## ACTIVITY
Using the records below, copy out exactly the line that contains "20 | Saplings |" and every line that follows it, up to and including the last, and no others.

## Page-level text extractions
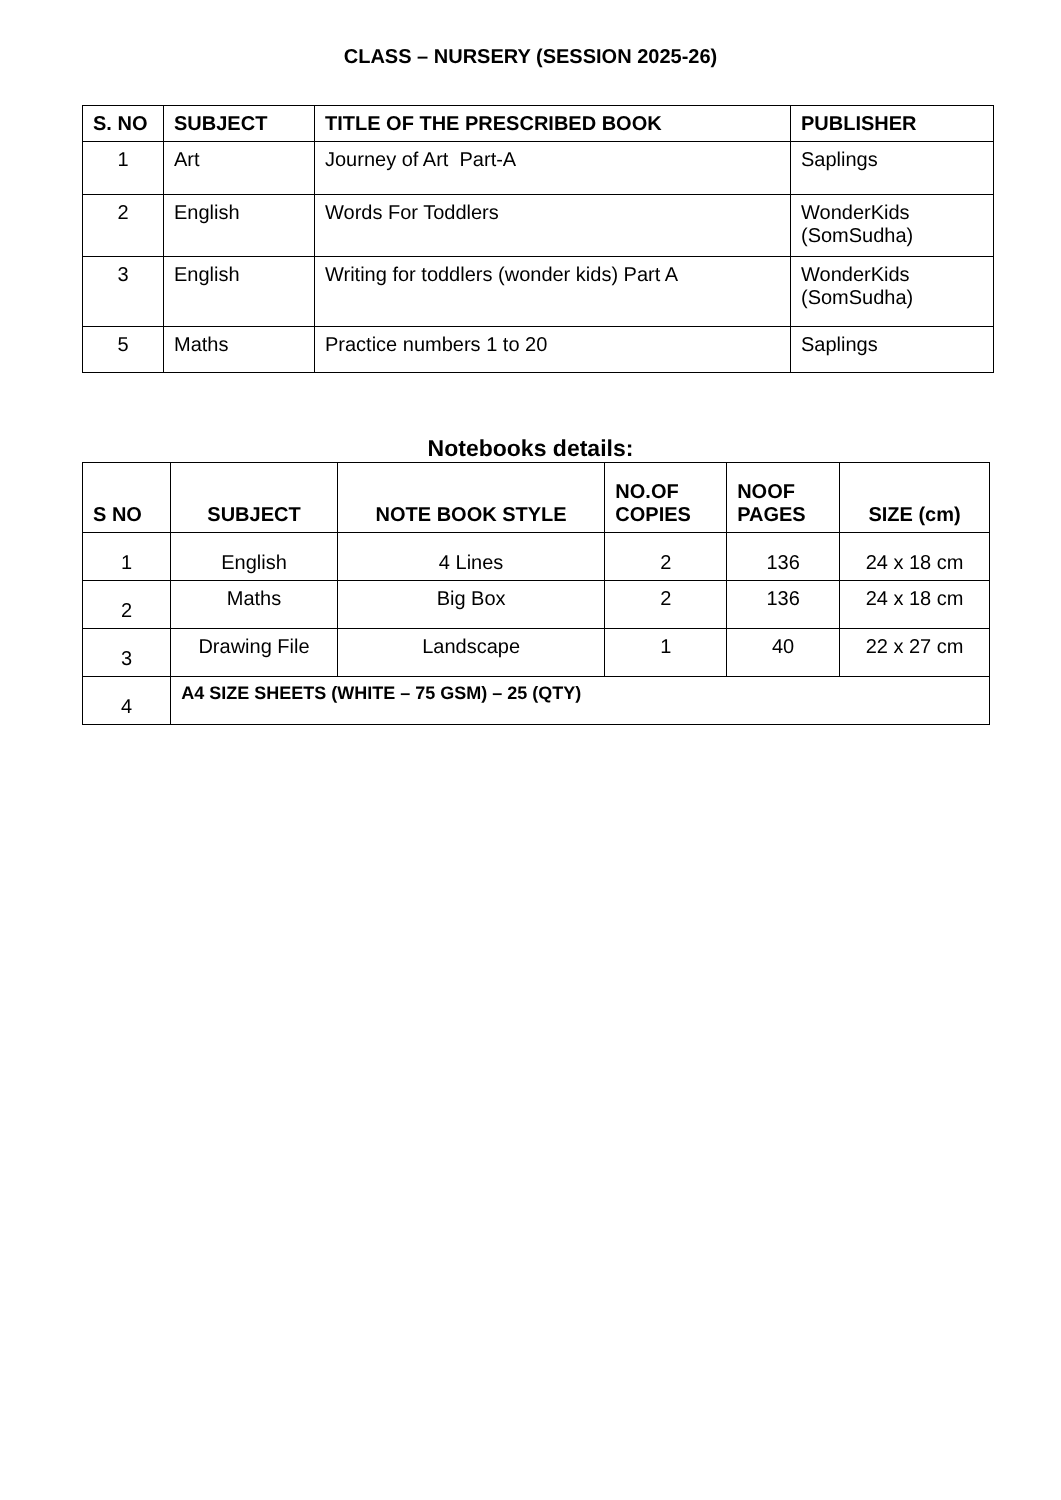CLASS – NURSERY (SESSION 2025-26)
| S. NO | SUBJECT | TITLE OF THE PRESCRIBED BOOK | PUBLISHER |
| --- | --- | --- | --- |
| 1 | Art | Journey of Art Part-A | Saplings |
| 2 | English | Words For Toddlers | WonderKids (SomSudha) |
| 3 | English | Writing for toddlers (wonder kids) Part A | WonderKids (SomSudha) |
| 5 | Maths | Practice numbers 1 to 20 | Saplings |
Notebooks details:
| S NO | SUBJECT | NOTE BOOK STYLE | NO.OF COPIES | NOOF PAGES | SIZE (cm) |
| --- | --- | --- | --- | --- | --- |
| 1 | English | 4 Lines | 2 | 136 | 24 x 18 cm |
| 2 | Maths | Big Box | 2 | 136 | 24 x 18 cm |
| 3 | Drawing File | Landscape | 1 | 40 | 22 x 27 cm |
| 4 | A4 SIZE SHEETS (WHITE – 75 GSM) – 25 (QTY) | | | | |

## ANSWER SECTION
| 5 | Maths | Practice numbers 1 to 20 | Saplings |
Notebooks details:
| S NO | SUBJECT | NOTE BOOK STYLE | NO.OF COPIES | NOOF PAGES | SIZE (cm) |
| --- | --- | --- | --- | --- | --- |
| 1 | English | 4 Lines | 2 | 136 | 24 x 18 cm |
| 2 | Maths | Big Box | 2 | 136 | 24 x 18 cm |
| 3 | Drawing File | Landscape | 1 | 40 | 22 x 27 cm |
| 4 | A4 SIZE SHEETS (WHITE – 75 GSM) – 25 (QTY) | | | | |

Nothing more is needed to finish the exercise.